Last year I went on a rant (in both a blog post and in a sermon) about Christian tipping behavior. Suddenly in this town I've become the center of a conversation about Christian tipping and my behavior is Exhibit A for many people. Since those rants, I can't tell you how many times I've been asked in restaurants by friends and acquaintances about how much I'm tipping. I've had strangers come up to me telling me that they have watched me across the restaurant and walked by my table after I've left to see what kind of tip I left behind.

I don't mind. If you scream at people about something you better back it up. But no worries, for years my minimal tip has always been $3.00 for meals, like a breakfast for one, under $10.00 and $4.00 for meals between $10 and $20. For bills over $20.00 I tip at 20+%. I'm no saint. Just emotionally traumatized from years of working as a server in the restaurant industry....

Well, in the comments to my blog post last year (which really wasn't a rant about tipping but about how Christians replace humanity for religiosity) an anonymous commenter thought that my characterizations about tipping were unfair and suggested that we examine the empirical literature to see, empirically, if Christians are poor tippers. Interestingly, there is a nice little literature on tipping behavior in economic and psychology journals.

For example, surf on over to the BPS Research Digest blog (H/T Daily Dish) and read about some recent research done by Stephen Saunders and Michael Lynn on the motivations behind tipping. Why do we tip? From the article:

One explanation for why we tip is that we're trying to encourage good service in the future. However, Saunders and Lynn found no evidence that people who used a car guard more were more likely to tip, as you'd expect if this were their true motive.

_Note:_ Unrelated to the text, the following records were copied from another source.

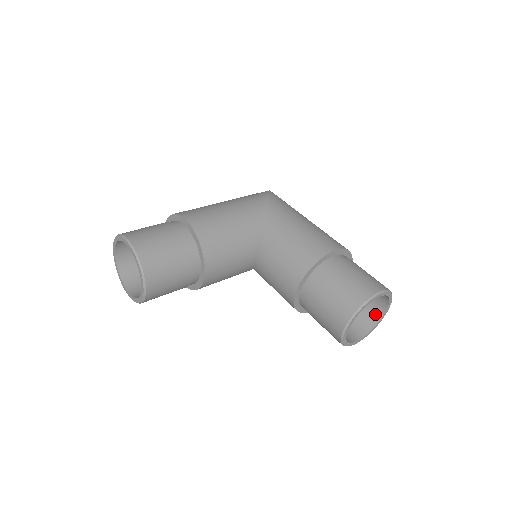
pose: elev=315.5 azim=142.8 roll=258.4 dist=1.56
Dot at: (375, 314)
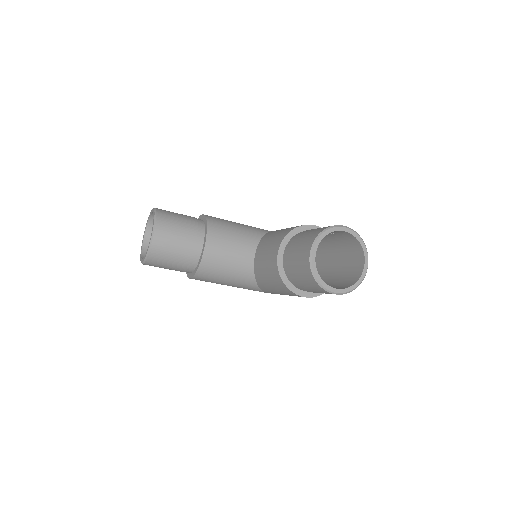
Dot at: (356, 276)
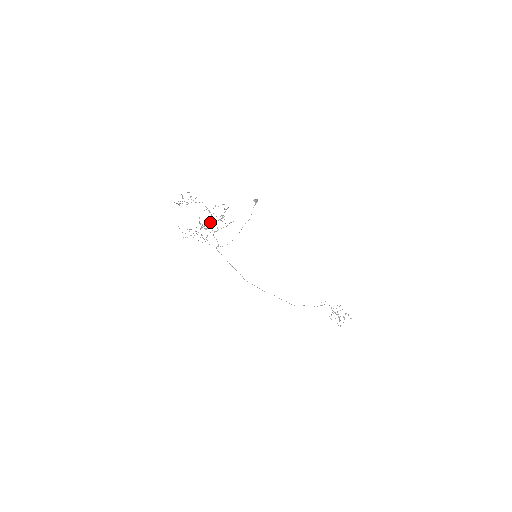
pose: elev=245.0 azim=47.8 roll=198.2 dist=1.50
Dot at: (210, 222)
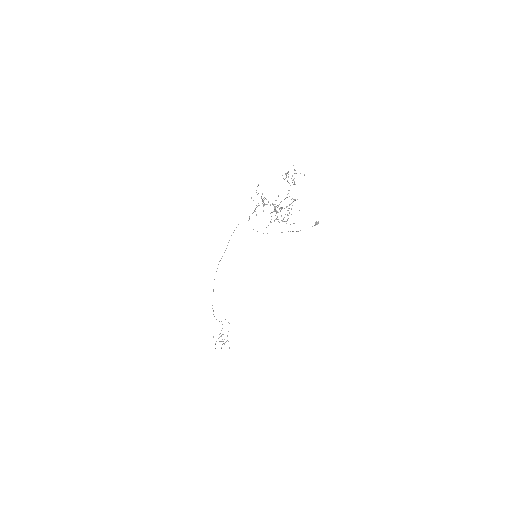
Dot at: occluded
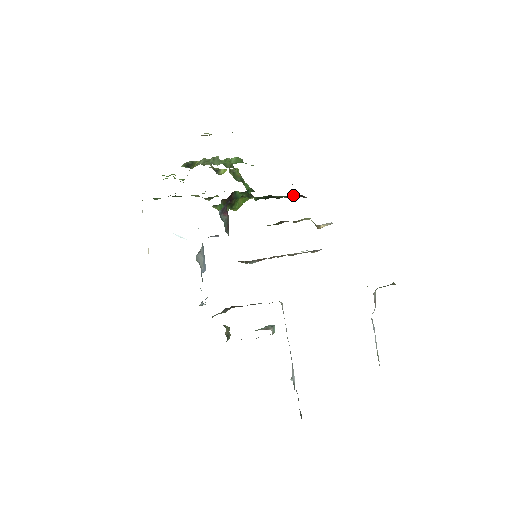
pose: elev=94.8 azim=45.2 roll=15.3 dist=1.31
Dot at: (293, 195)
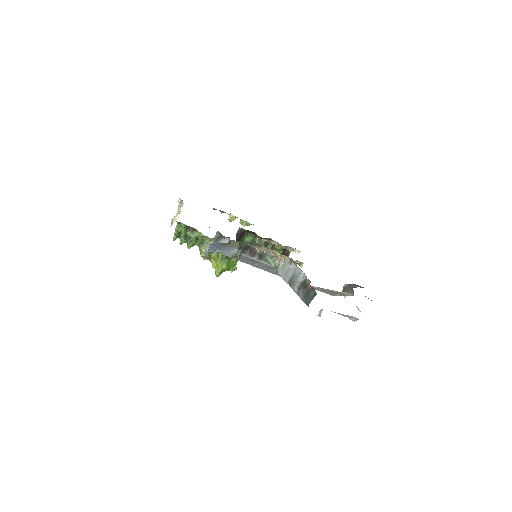
Dot at: occluded
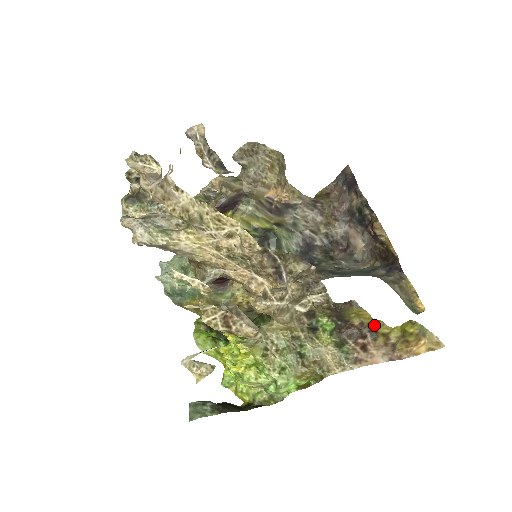
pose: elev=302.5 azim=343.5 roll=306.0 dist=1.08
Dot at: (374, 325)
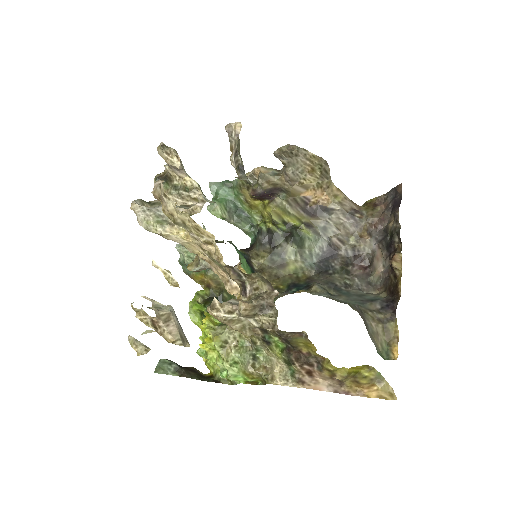
Dot at: (321, 359)
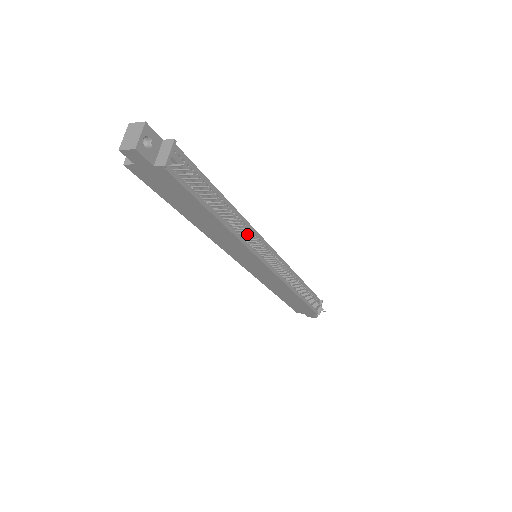
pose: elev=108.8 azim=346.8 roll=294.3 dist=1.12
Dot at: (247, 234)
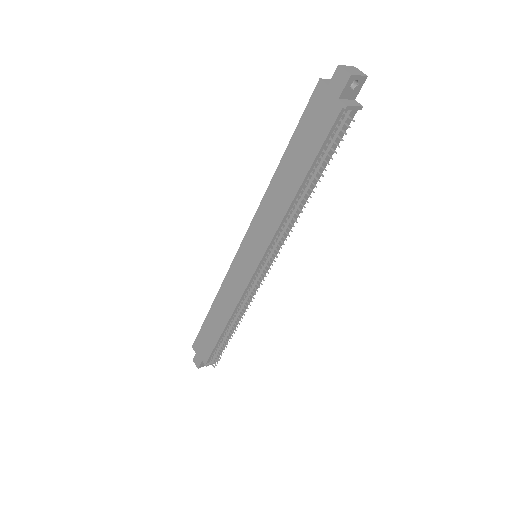
Dot at: (292, 224)
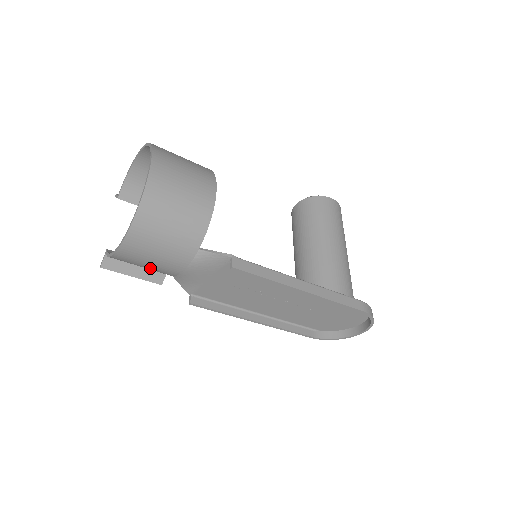
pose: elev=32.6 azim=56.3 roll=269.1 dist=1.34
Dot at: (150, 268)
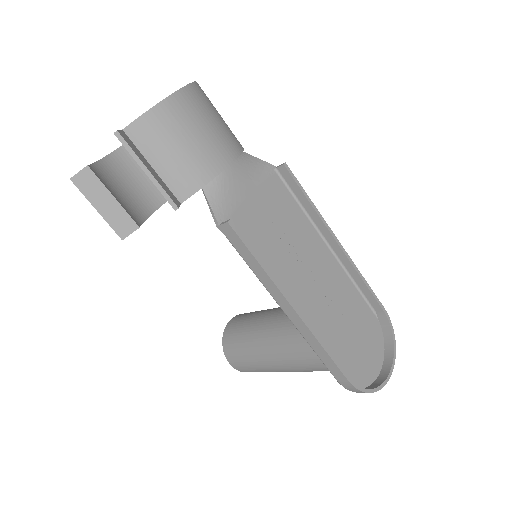
Dot at: (188, 152)
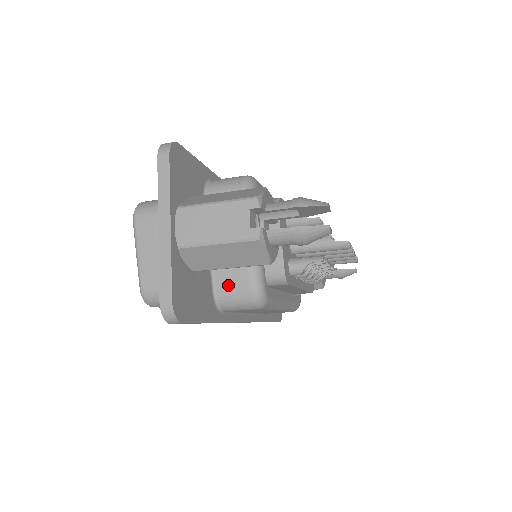
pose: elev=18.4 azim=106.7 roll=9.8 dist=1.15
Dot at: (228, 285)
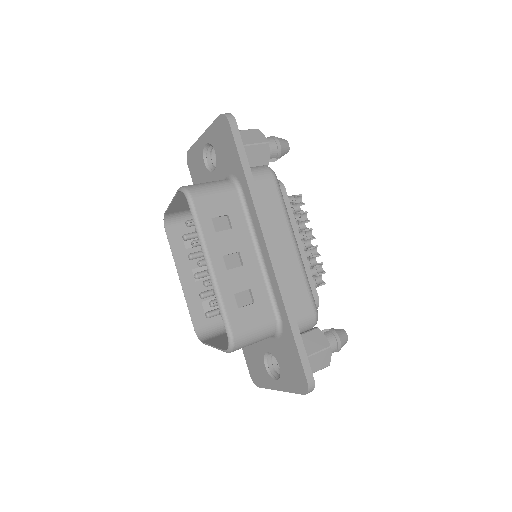
Dot at: occluded
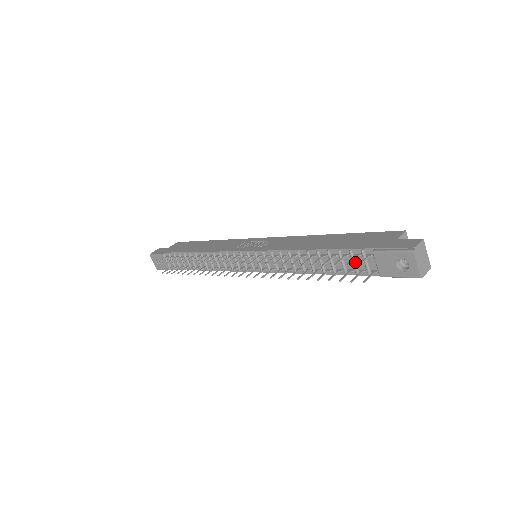
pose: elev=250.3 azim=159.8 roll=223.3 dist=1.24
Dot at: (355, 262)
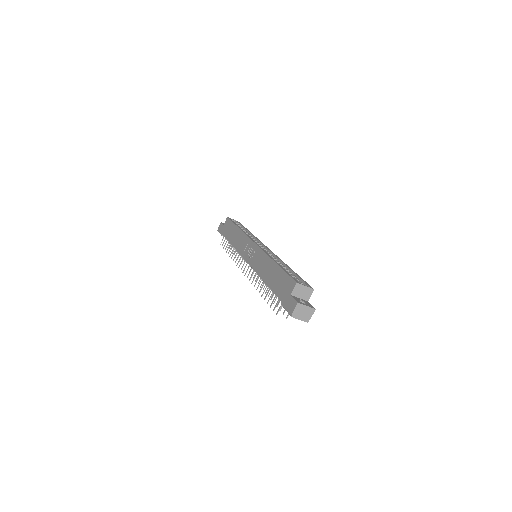
Dot at: occluded
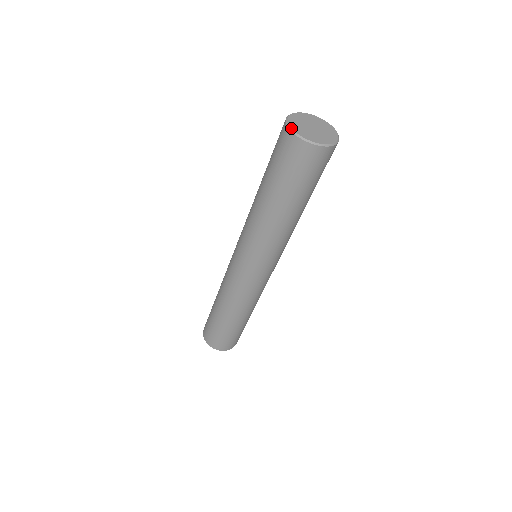
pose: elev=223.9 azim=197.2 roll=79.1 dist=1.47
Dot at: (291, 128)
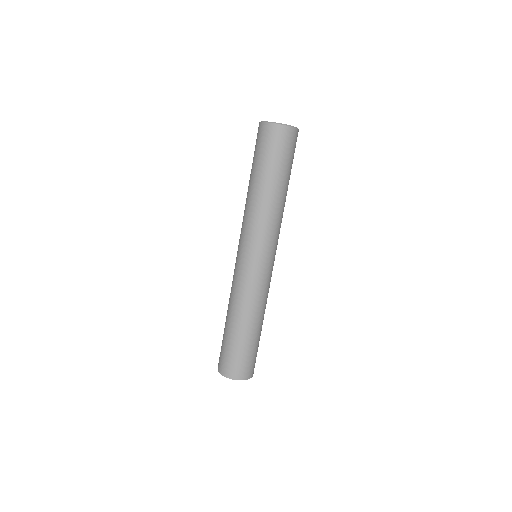
Dot at: occluded
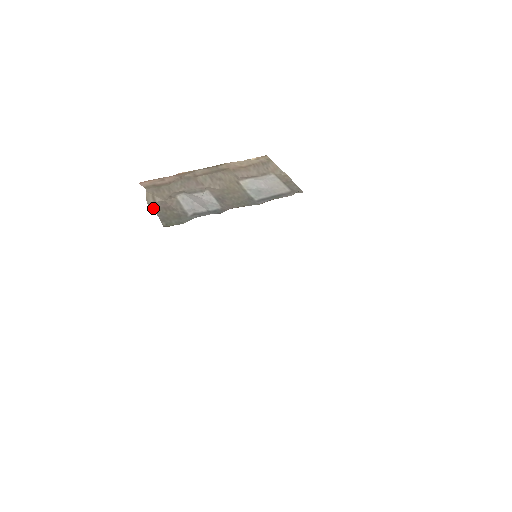
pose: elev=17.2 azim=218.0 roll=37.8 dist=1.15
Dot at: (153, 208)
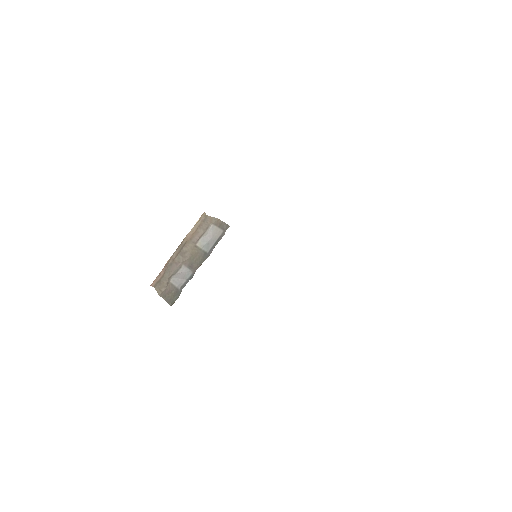
Dot at: (163, 297)
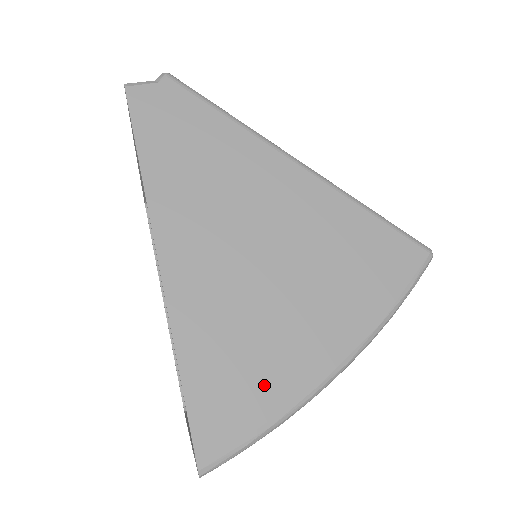
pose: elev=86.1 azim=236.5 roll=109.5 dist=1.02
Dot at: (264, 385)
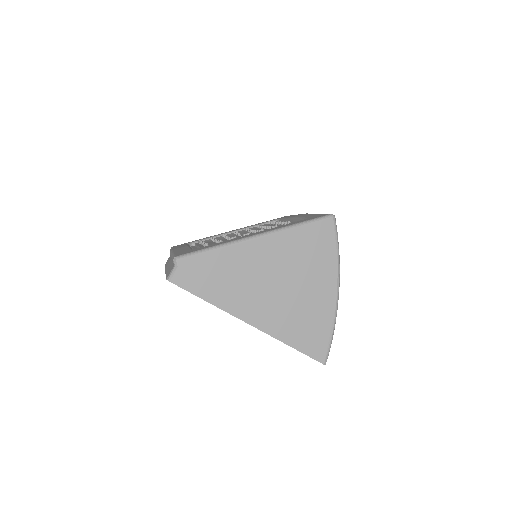
Dot at: (319, 323)
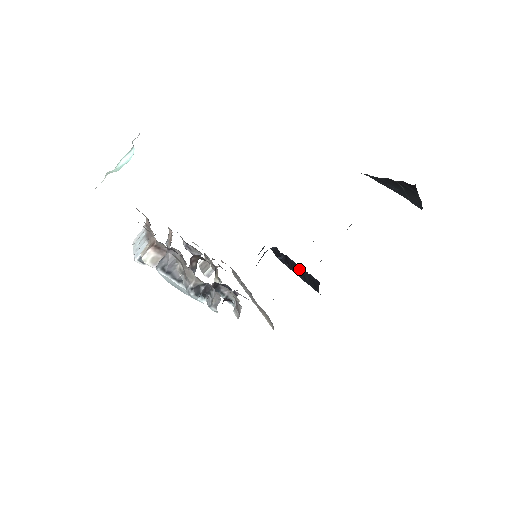
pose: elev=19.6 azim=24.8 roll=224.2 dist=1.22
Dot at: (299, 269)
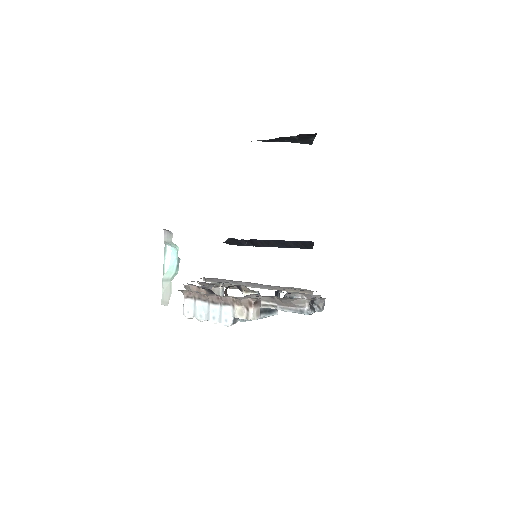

By contrast, perceived service quality was associated with both the likelihood of giving a tip and the amount tipped, thus suggesting that participants were using tipping as a form of reward. Similarly, those who said they thought it was important to help others in need tended to tip more (although they weren't any more likely to tip), suggesting altruism was another motive. Finally, social norms were a key factor - participants who said their friends and relatives thought it was important to tip were more likely to tip themselves...
As best I can tell, looking through some abstracts, there hasn't been a study published examining if Christians--particularly during Sunday lunch--are worse tippers than non-Christians. I've actually kicked around ideas about how to do this myself.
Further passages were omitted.